Exactly as written, output each of the lines below, with no images.

Provided material
○ ○ ○ ○ ○

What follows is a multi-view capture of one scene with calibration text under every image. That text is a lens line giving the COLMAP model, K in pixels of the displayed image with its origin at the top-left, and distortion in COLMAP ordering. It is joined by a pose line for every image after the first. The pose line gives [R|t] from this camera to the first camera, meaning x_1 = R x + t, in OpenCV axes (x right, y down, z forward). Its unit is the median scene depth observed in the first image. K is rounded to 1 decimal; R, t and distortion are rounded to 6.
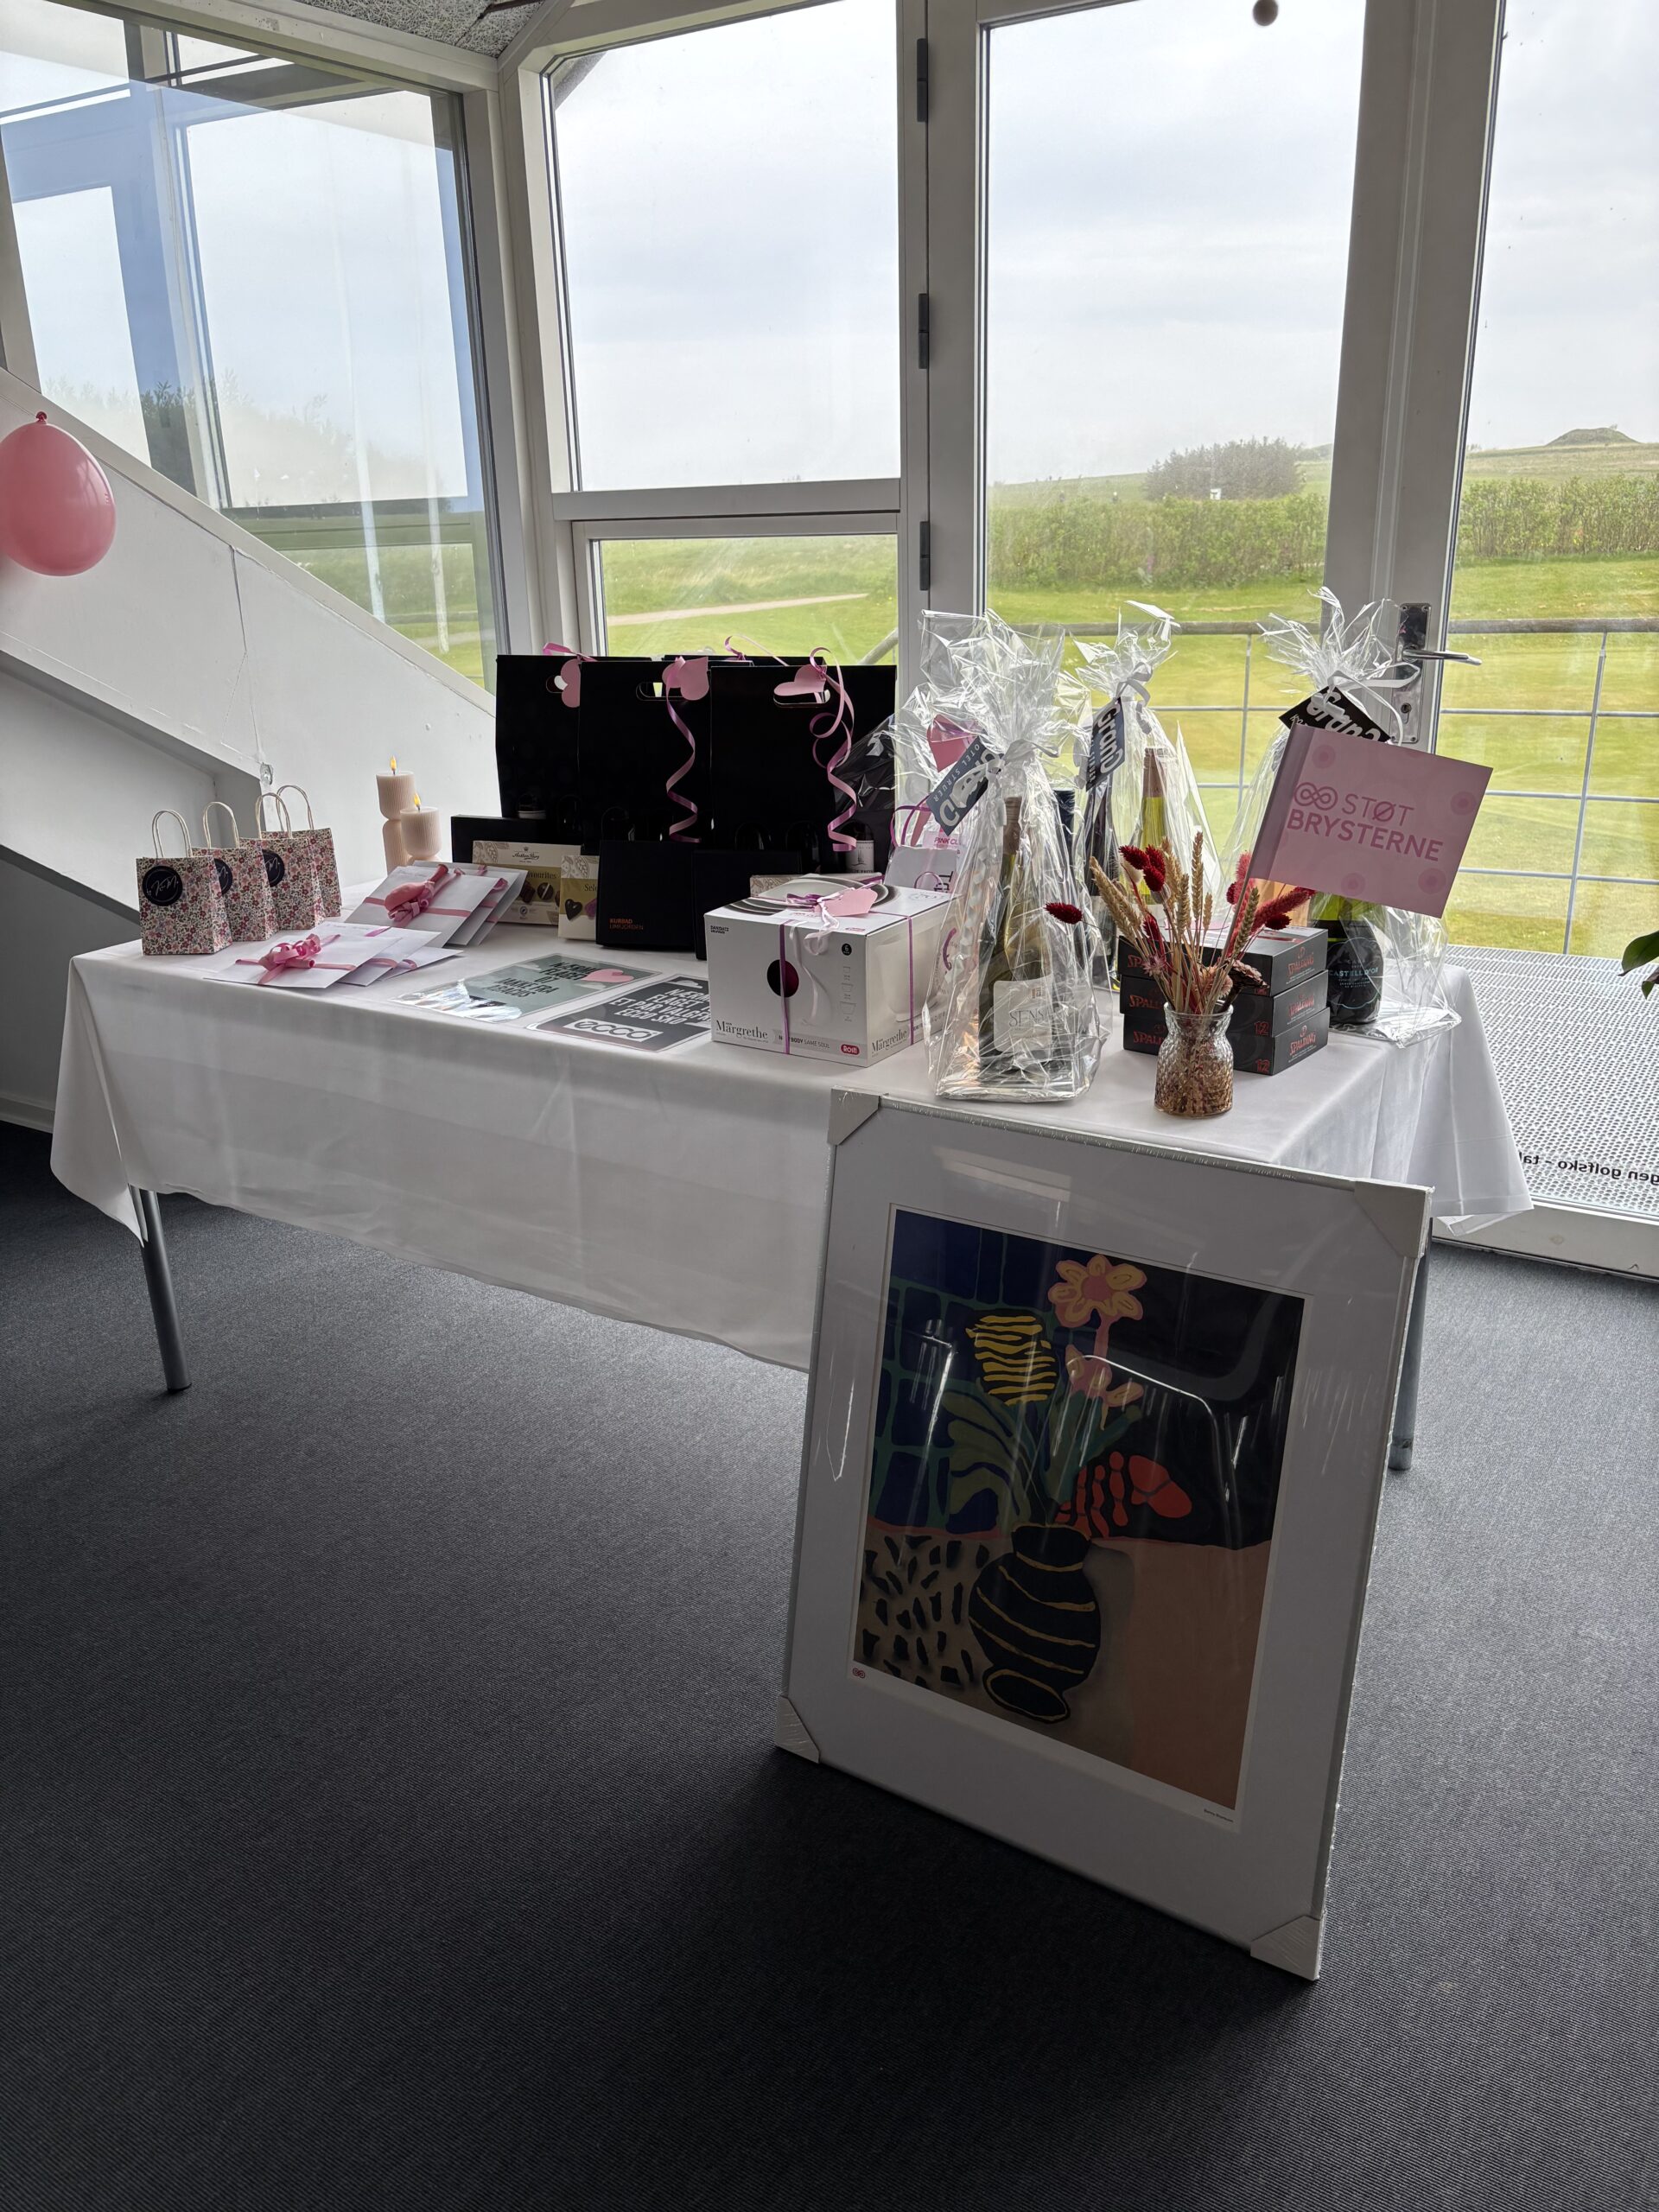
lens RADIAL K [[1628.2, 0, 834.8], [0, 1628.2, 1067.4], [0, 0, 1]] dist [0.042434, -0.001756]
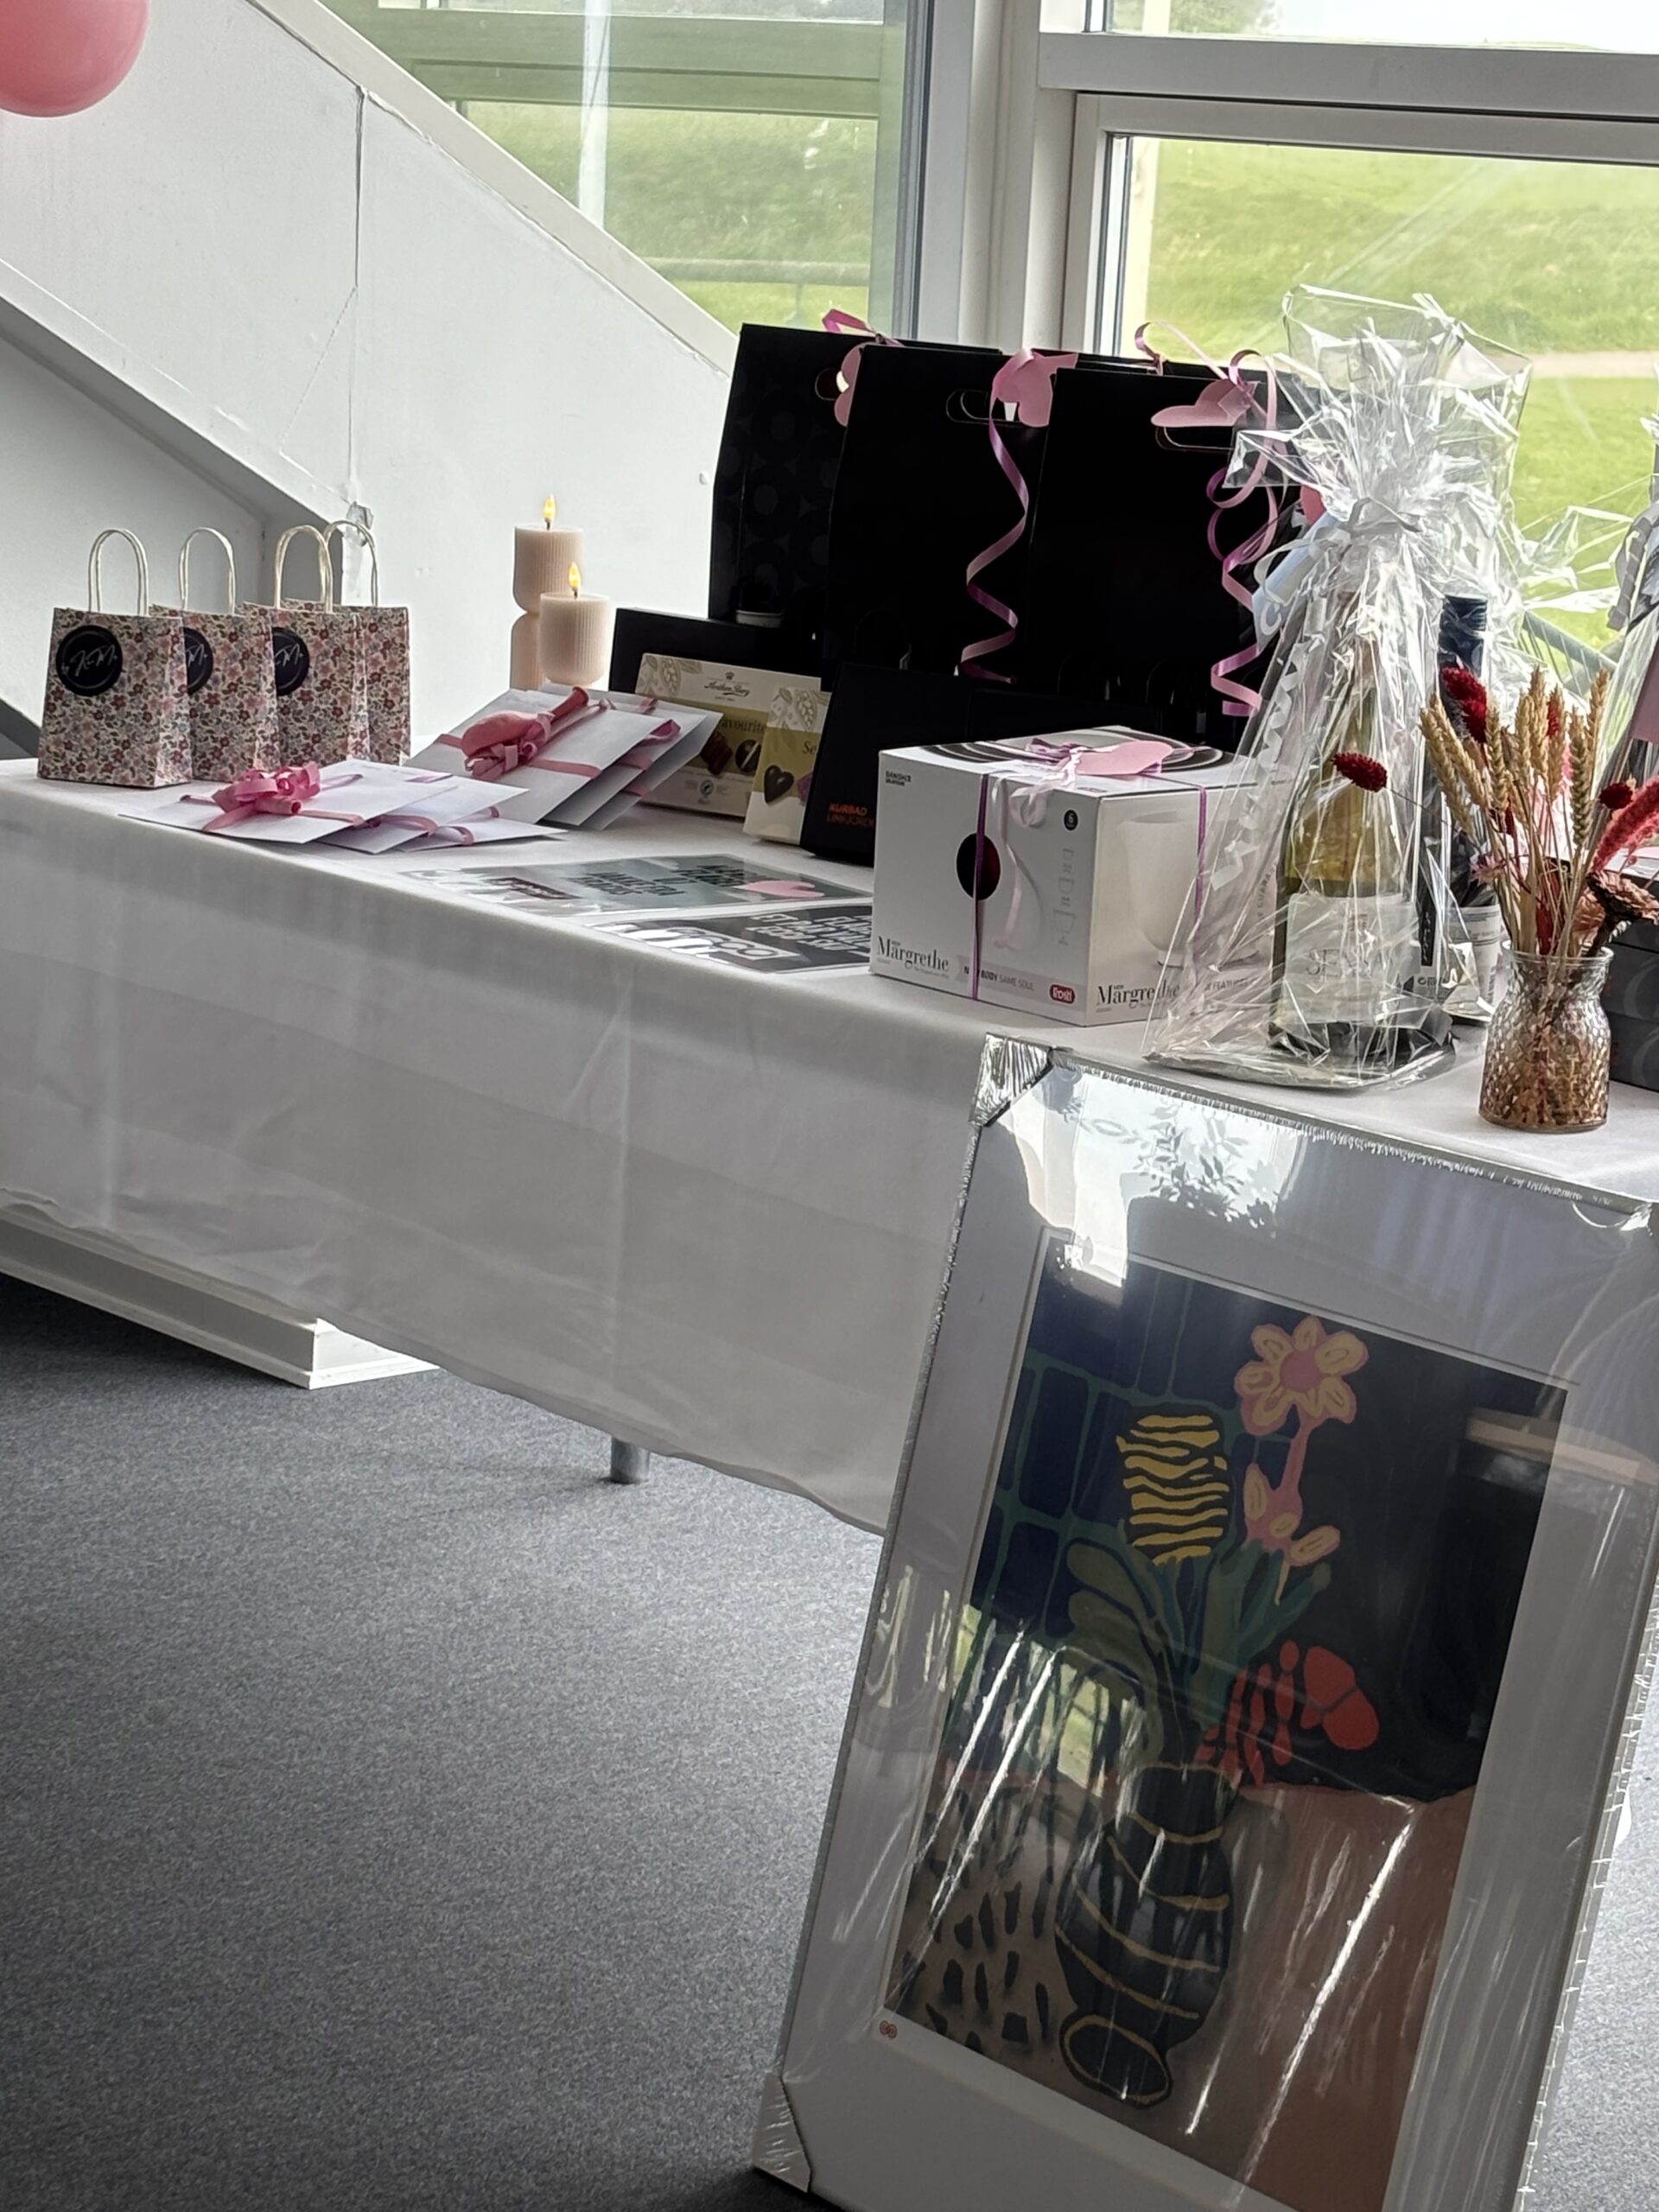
lens RADIAL K [[5077.6, 0, 1021.1], [0, 5077.6, 1108.7], [0, 0, 1]] dist [-0.390516, 10.418288]
pose [[0.959319, 0.127964, -0.251657, 0.388620], [-0.158348, 0.981852, -0.104366, 0.187734], [0.233735, 0.139969, 0.962173, -0.636107]]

○ ○ ○ ○ ○

Task response
What follows is a multi-view capture of one scene with calibration text under every image. That text is a lens line giving the COLMAP model, K in pixels of the displayed image with its origin at the top-left, and distortion in COLMAP ordering. It is joined by a pose line for every image after the first. The pose line gives [R|t] from this camera to the first camera, meaning x_1 = R x + t, in OpenCV axes (x right, y down, z forward). Its unit is the median scene depth observed in the first image. K is rounded to 1 decimal; R, t and distortion are rounded to 6.
lens RADIAL K [[1628.2, 0, 834.8], [0, 1628.2, 1067.4], [0, 0, 1]] dist [0.042434, -0.001756]
lens RADIAL K [[5077.6, 0, 1021.1], [0, 5077.6, 1108.7], [0, 0, 1]] dist [-0.390516, 10.418288]
pose [[0.959319, 0.127964, -0.251657, 0.388620], [-0.158348, 0.981852, -0.104366, 0.187734], [0.233735, 0.139969, 0.962173, -0.636107]]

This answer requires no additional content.